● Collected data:
○ ○ ○

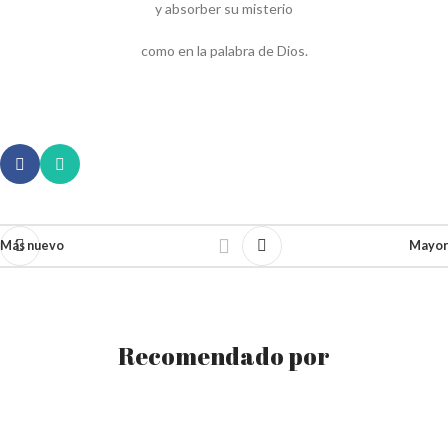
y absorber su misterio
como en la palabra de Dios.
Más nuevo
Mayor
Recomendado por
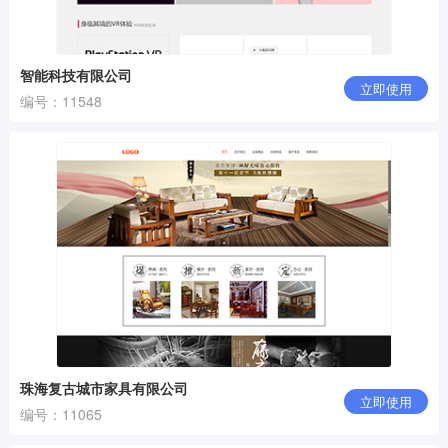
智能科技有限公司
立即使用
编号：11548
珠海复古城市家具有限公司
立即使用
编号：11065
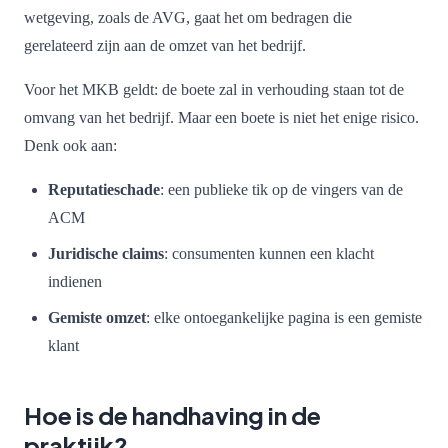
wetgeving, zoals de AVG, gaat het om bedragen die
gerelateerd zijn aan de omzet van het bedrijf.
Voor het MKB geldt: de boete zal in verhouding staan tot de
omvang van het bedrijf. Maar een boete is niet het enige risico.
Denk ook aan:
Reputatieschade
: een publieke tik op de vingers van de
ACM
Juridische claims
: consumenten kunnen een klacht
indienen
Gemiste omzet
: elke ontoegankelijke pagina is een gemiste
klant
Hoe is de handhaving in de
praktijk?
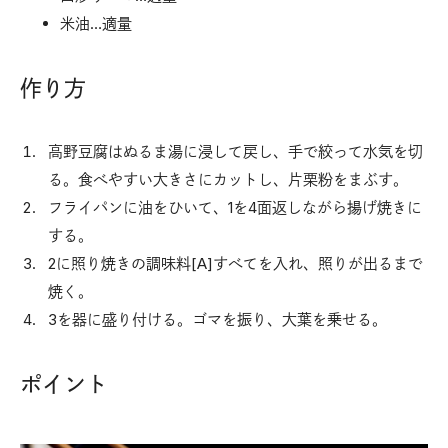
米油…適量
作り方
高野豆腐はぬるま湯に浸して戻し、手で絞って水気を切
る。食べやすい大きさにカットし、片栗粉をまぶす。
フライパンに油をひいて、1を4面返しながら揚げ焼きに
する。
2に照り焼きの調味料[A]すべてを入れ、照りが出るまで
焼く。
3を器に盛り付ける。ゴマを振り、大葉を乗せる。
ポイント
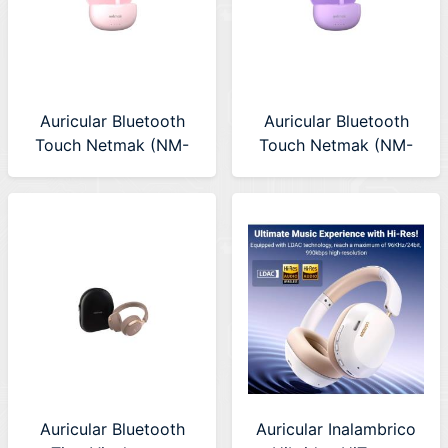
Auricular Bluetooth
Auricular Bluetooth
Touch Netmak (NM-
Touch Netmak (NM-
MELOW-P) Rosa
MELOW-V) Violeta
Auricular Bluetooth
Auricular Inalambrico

○ ○ ○

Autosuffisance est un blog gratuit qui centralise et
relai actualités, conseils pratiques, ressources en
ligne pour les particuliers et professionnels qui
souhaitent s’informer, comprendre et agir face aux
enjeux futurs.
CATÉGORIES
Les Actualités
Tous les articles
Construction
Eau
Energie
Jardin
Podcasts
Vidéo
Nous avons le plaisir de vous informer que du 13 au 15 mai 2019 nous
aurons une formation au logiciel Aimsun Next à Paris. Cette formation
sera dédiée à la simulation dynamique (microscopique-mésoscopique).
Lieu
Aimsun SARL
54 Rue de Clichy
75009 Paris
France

○ ○ ○

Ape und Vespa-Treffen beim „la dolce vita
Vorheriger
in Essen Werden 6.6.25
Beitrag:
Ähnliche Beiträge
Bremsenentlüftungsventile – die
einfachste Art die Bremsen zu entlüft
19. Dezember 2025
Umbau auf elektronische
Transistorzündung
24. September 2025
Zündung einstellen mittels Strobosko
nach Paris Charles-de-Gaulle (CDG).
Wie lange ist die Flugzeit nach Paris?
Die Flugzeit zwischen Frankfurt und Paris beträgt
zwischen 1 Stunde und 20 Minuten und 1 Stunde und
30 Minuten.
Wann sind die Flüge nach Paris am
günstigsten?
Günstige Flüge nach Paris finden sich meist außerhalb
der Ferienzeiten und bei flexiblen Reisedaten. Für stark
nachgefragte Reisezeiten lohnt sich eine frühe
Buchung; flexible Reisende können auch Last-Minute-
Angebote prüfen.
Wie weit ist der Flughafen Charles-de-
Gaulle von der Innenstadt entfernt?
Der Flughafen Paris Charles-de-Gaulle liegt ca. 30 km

○ ○ ○

● EXERCISE BRIEF: Whenever a line of the records holds the string "bedrijf", pick it out and copy it.

● ANSWER TO THE EXERCISE:
gerelateerd zijn aan de omzet van het bedrijf.
omvang van het bedrijf. Maar een boete is niet het enige risico.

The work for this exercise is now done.